Tja, wenn es soweit ist das die künftige Generation sowas vermittelt bekommt steht es hierzulande schlecht um unsere Passion. Merke: Die Veränderung beginnt in den Köpfen. Wenn Angler erst als Wasserverschmutzer gelten dürfen, dann ist es mit der Akzeptanz in nicht allzuferner Zeit wohl vorbei. Das schlimme ist das sich nicht wenige Angler auch noch diesen Schuh anziehen,wenn ich hier manch einen Beitrag richtig gelesen hab. Die Wasserverschmutzung durch die Argrarindustrie wird dann keinen mehr interessieren wenn man so die Angler wegbekommt. NABU und ihnen nahestehende Verbände beheerschen halt auch Propaganda.


----------



## Thomas9904 (29. Juli 2016)

*AW: Pressemeldung: Anglerverband Niedersachsen - Anfütterverbote sinnlos*



UMueller schrieb:


> NABU und ihnen nahestehende Verbände beheerschen halt auch Propaganda.

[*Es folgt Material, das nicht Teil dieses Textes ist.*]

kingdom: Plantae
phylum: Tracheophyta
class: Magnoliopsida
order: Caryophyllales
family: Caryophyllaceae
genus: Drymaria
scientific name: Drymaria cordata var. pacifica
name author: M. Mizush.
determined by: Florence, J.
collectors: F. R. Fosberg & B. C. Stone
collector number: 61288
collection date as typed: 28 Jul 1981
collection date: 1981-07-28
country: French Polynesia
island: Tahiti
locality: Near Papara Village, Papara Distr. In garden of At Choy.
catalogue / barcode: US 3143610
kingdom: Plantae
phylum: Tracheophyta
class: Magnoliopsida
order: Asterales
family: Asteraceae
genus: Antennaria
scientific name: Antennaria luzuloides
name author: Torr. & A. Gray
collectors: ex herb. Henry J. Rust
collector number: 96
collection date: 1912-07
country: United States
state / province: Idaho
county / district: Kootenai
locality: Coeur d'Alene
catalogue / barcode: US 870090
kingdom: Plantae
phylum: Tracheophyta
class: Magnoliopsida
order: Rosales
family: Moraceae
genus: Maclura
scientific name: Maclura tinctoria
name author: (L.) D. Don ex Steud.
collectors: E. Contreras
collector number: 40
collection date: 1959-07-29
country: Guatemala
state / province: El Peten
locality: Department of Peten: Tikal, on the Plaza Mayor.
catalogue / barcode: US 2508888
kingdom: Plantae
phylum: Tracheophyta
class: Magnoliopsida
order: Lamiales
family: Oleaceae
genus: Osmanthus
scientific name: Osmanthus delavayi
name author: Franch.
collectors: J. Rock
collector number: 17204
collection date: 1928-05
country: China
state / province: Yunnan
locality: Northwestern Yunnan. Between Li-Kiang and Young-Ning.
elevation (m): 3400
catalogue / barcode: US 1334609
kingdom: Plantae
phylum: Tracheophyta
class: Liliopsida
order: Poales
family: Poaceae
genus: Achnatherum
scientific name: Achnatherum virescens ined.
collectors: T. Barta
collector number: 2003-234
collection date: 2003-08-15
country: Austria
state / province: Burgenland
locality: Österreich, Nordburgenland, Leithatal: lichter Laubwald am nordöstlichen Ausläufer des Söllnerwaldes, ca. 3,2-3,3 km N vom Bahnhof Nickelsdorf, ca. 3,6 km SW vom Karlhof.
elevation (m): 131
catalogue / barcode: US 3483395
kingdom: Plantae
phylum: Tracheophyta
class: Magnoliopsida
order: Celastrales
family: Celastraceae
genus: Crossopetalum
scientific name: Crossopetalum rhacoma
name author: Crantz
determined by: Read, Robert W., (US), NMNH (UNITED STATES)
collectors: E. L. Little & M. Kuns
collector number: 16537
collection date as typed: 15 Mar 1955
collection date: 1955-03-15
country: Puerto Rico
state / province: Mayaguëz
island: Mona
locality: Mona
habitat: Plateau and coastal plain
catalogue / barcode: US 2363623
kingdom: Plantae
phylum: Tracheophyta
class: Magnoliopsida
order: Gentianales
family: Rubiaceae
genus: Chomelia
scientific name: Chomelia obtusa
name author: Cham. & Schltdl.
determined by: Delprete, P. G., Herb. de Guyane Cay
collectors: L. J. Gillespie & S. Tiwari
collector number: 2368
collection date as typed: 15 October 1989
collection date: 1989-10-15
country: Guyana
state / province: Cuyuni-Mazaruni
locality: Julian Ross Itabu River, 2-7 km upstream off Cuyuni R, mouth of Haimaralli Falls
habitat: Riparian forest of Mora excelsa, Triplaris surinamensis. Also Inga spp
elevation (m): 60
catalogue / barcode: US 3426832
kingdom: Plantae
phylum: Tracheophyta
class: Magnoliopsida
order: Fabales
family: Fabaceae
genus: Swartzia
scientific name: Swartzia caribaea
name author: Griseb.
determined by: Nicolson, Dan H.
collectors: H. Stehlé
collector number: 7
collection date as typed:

Im Unterschied zu den unfähigen, inkompetenten Angelfischerverbänden (einen *Angler*verband wie den der Niedersachsen nehm ich da natürlich aus, da man gerade auch hier sieht, *dass die auch was tun FÜR Angler*!! LOBENSWERT!!! Da capo.. Venceremos..)..


----------



## Laichzeit (29. Juli 2016)

*AW: Pressemeldung: Anglerverband Niedersachsen - Anfütterverbote sinnlos*



UMueller schrieb:


> Das schlimme ist das sich nicht wenige Angler auch noch diesen Schuh anziehen,wenn ich hier manch einen Beitrag richtig gelesen hab.



Die ganze Sache zu hinterfragen würde ich nicht mit dem Schuldbekenntnis gleichsetzen.
Übermäßige Futtermengen sind sicher schädlich, geringe Futtermengen nicht. Aber es gibt nur ein Verbot, das dazwischen nicht unterscheidet.
Gerade bei den längerfristigen oder permanenten Eingriffen in die Natur ist Vorsicht besser als Nachsicht.
Da darf gerne ausdiskutiert werden, ob und wo die Grenze beim Anfüttern liegt. Das stärkt die eigene Position und nimmt Angriffsfläche gegen allgemeine Anschuldigungen.

Und man darf auch nicht vergessen, dass die Verringerung der Nähr- und Schadstoffzufuhr durch Kläranlagen, besonders die chemische Phosphatfällung, eines der teuersten Umweltschutzprojekte hierzulande war und ist. Gerade wenn man sich an die natürliche Gewässerbeschaffenheit annähert, fallen auch kleinere Einträge stärker ins Gewicht.
Dagegen ist z.B der Umstieg vom 10l auf den 1l Eimer einer der kleinsten Späne, die für saubere Gewässer fallen können.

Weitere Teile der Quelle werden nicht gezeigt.